Que medidas as autoridades podem tomar? Mitigação e adaptação.

Um estudo recente do corpo técnico do FMI mostra que a demanda mundial por petróleo deve atingir seu pico nas próximas décadas. É por isso que o Conselho de Cooperação do Golfo, assim como todos os membros do G-20, tem razão em renovar seu foco na busca por um caminho de diversificação.

Os investimentos em energia limpa e infraestrutura resiliente podem render o que chamo de um dividendo triplo: evitar perdas futuras, proporcionar ganhos decorrentes da inovação e gerar novas oportunidades para os mais necessitados.

A receita adicional arrecadada com os impostos sobre o carbono, por exemplo, poderia ser usada para cortar outros impostos e financiar a assistência às famílias afetadas, ou financiar gastos que possam ajudar a eliminar algumas lacunas em nossas sociedades. Nos países e comunidades com maior risco de desastres climáticos, investir em adaptação é urgente e tem boa relação custo-benefício. A análise da Comissão Global sobre Adaptação sugere que os benefícios desses investimentos poderiam superar em muito seu custo.

Isso me leva à terceira e última área que o G-20 deve enfocar: a redução da desigualdade.

Reduzir a desigualdade

Em boa parte da OCDE e dos países do G-20, as desigualdades de renda e de riqueza são persistentemente elevadas.
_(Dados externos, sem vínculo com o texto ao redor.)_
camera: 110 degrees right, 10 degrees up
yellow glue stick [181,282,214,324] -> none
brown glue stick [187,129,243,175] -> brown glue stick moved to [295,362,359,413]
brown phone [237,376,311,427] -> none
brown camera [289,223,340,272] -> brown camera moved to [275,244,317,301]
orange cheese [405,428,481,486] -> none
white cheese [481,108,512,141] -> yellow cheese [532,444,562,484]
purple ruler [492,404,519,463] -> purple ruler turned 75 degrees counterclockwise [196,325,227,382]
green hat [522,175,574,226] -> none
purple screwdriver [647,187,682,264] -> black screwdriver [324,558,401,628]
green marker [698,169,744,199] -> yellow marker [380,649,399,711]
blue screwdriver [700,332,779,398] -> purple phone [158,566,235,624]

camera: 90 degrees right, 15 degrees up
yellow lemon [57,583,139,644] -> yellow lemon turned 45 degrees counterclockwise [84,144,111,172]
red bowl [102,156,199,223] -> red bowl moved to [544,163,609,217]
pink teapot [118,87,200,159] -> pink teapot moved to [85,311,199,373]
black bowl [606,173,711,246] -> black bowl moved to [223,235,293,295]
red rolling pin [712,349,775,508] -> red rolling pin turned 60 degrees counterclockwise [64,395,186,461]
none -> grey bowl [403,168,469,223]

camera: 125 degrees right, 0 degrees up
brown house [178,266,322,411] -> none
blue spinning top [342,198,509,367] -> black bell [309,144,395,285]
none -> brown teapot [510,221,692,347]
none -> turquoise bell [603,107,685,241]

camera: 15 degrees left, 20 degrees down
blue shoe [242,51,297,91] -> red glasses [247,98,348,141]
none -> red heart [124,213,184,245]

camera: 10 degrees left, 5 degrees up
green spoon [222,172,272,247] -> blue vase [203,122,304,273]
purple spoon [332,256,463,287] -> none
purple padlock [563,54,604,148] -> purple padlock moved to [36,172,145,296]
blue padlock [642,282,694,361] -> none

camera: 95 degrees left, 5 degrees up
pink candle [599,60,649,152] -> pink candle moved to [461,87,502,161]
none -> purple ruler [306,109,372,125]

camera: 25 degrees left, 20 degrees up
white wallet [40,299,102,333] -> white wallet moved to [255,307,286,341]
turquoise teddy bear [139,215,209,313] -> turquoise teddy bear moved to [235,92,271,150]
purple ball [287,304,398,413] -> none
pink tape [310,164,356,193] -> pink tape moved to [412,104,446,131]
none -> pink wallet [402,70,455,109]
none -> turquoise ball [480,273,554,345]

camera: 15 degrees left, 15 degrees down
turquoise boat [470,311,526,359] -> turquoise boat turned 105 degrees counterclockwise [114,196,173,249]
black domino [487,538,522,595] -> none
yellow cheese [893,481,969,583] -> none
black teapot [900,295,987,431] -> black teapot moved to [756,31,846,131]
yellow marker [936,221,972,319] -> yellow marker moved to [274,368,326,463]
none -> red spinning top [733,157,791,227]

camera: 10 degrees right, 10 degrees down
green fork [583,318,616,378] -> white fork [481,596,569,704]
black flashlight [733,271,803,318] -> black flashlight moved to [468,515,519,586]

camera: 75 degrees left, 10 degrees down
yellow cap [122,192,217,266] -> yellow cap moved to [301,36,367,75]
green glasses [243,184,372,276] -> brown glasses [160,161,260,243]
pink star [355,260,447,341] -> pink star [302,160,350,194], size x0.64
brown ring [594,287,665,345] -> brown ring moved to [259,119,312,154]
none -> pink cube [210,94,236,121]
Existem brechas significativas em termos de oportunidades no que diz respeito ao gênero, à idade e à geografia. Sabemos que essas brechas podem transformar-se rapidamente em abismos que alimentam a incerteza sobre o futuro e a desconfiança no governo e, em última análise, contribuem para a agitação social. Nesta semana, os ministros podem renovar a ênfase na elevação do padrão de vida e na geração de empregos mais bem remunerados.

O FMI, em colaboração com o Banco Mundial, está ajudando o G-20 a identificar as principais áreas em que o acesso a oportunidades pode ser ampliado. Trata-se, em especial, de investir em educação de alta qualidade, pesquisa e desenvolvimento, e digitalização. O momento é propício. O ambiente atual de juros baixos significa que alguns governos podem ter dinheiro extra para gastar. Naturalmente, esse conselho não vale para todos. A dívida pública está próxima de níveis recordes em muitos países. Assim, nos países com um alto índice de endividamento em relação ao PIB, a contenção fiscal continua a ser justificada.

Contudo, se for necessário reduzir os déficits, deve-se sempre fazê-lo de forma a preservar os gastos sociais essenciais. É assim que os países podem ampliar o acesso de todos a oportunidades e construir uma base mais sólida dentro de suas próprias economias.

Conclusão

No século XIV, o pensador e historiador árabe Ibn Khaldun escreveu sobre o conceito de força na solidariedade e o poder do propósito comum. Descreveu o vínculo entre as pessoas que pode formar uma comunidade. Espero que os ministros e governadores do G-20 considerem a sabedoria de Ibn Khaldun ao se reunirem nesta semana na Arábia Saudita. Trabalhando juntos, podemos dar os passos necessários para reduzir a incerteza e reforçar os alicerces da economia mundial.